Additionally, the trial court erred in refusing to receive as evidence offered by the defendants an operating agreement, purportedly entered into before the organization of the LLC (see Limited Liability Company Law § 417 [c]), between Winston Chiu and Man Choi Chiu’s late son, Henry Chiu. As correctly noted by the defendants in their brief, the very same agreement, which, inter alia, granted Winston Chiu the right to acquire up to 25% of the ownership interest in the LLC and Henry Chiu the right to acquire the remaining 75% interest, was included as part of the closing statement prepared by Wander & Golden, which had previously been admitted into evidence on consent of the parties.

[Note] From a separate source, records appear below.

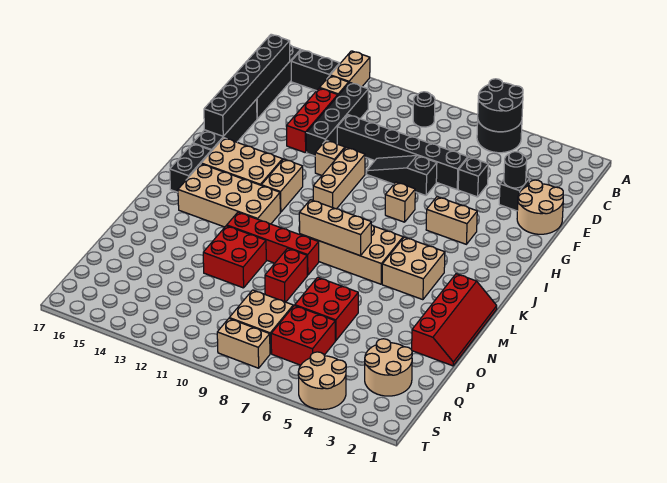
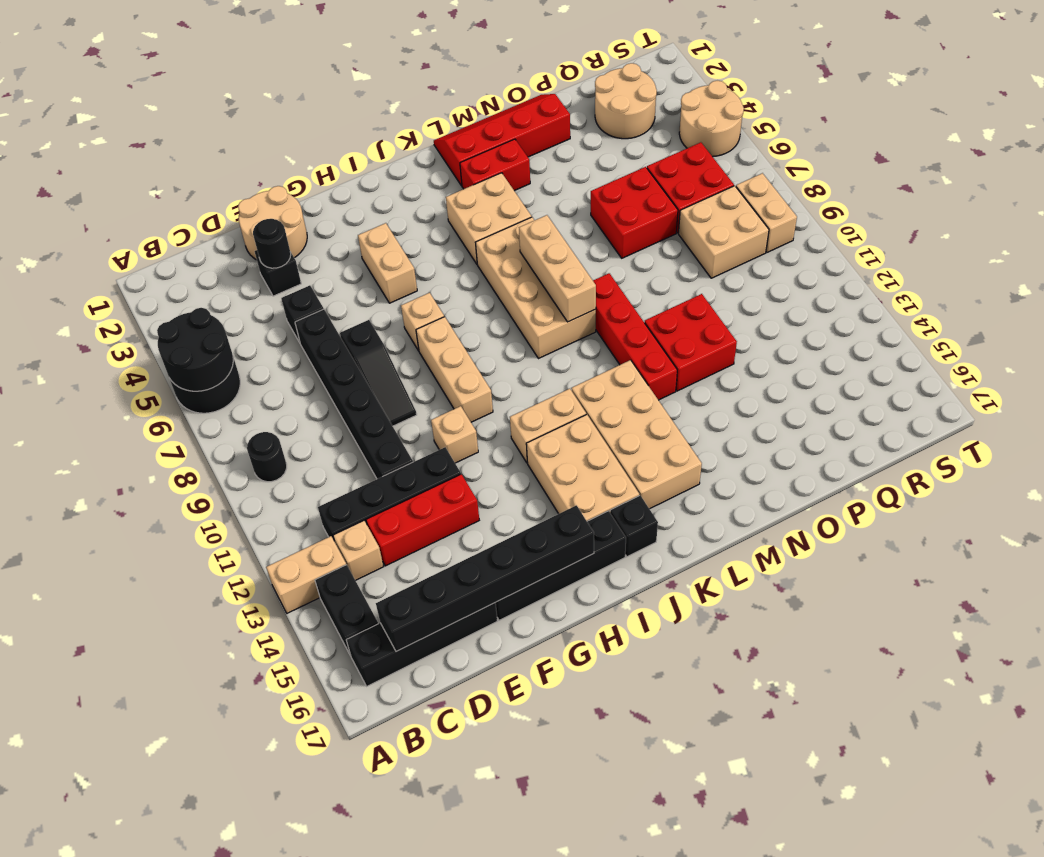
tan brick G10:I10 level 1 -> tan brick H8:H10 level 1
black brick J16:K16 level 1 -> black brick J16 level 1
red brick N9:O9 level 1 -> red brick L3:M3 level 1

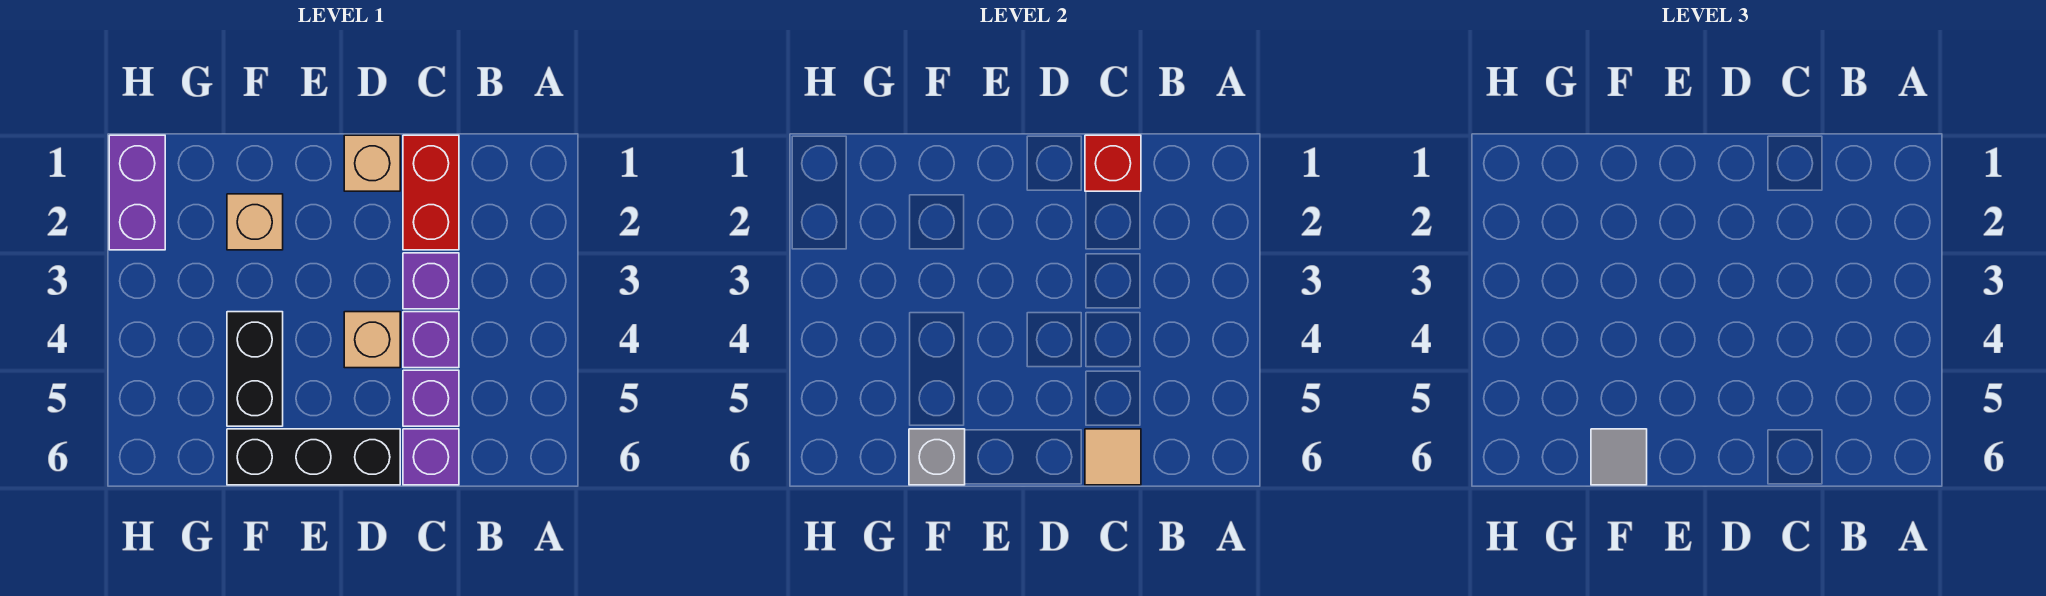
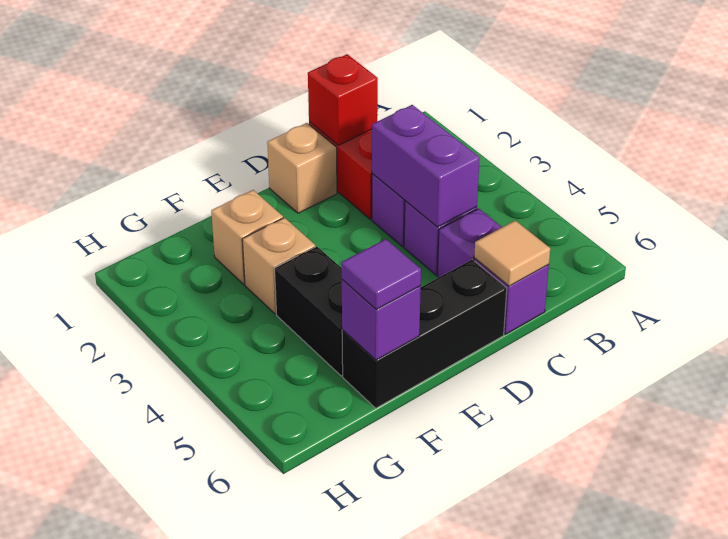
tan brick D4 level 1 -> tan brick F3 level 1
grey brick F6 level 2 -> purple brick F6 level 2
grey tile F6 level 3 -> purple tile F6 level 3
purple brick H1:H2 level 1 -> purple brick C3:C4 level 2

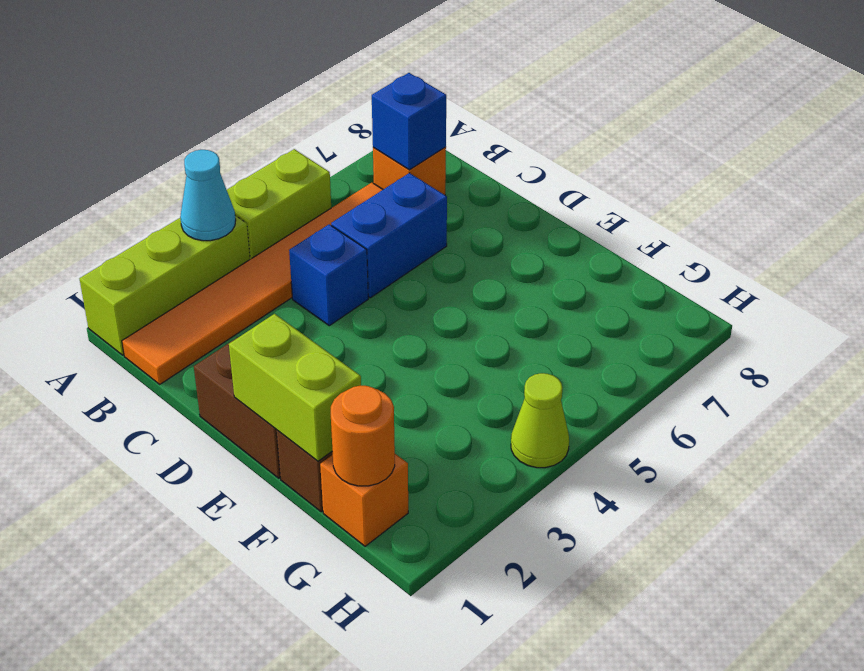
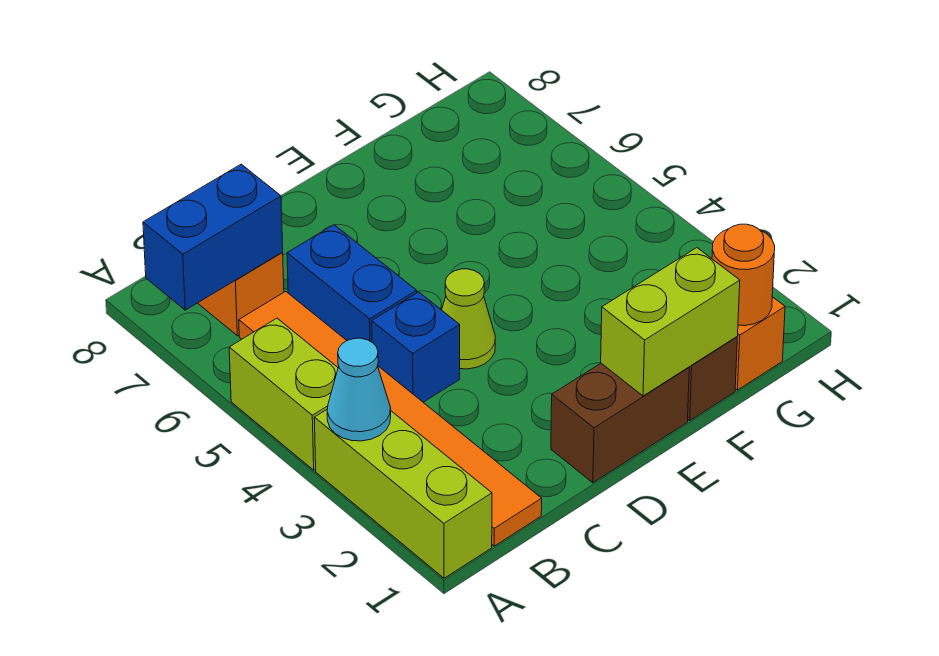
blue brick B7 level 2 -> blue brick A7:B7 level 2
lime cone H4 level 1 -> lime cone D4 level 1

We discern no basis, however, to disturb the trial court’s determination to set aside as fraudulent the purported transfer by the defendant Winston Chiu of the LLC’s sole asset, the underlying real property, from the LLC to a trust controlled by him and the other individual defendants for a purchase price of ten dol*622lars, without payment of city and state transfer taxes, and in violation of the terms of the mortgage (see Citibank, N.A. v Plagakis, 8 AD3d 604 [2004]).

The defendants’ remaining contentions are without merit. Schmidt, J.E, Santucci, Fisher and Covello, JJ., concur.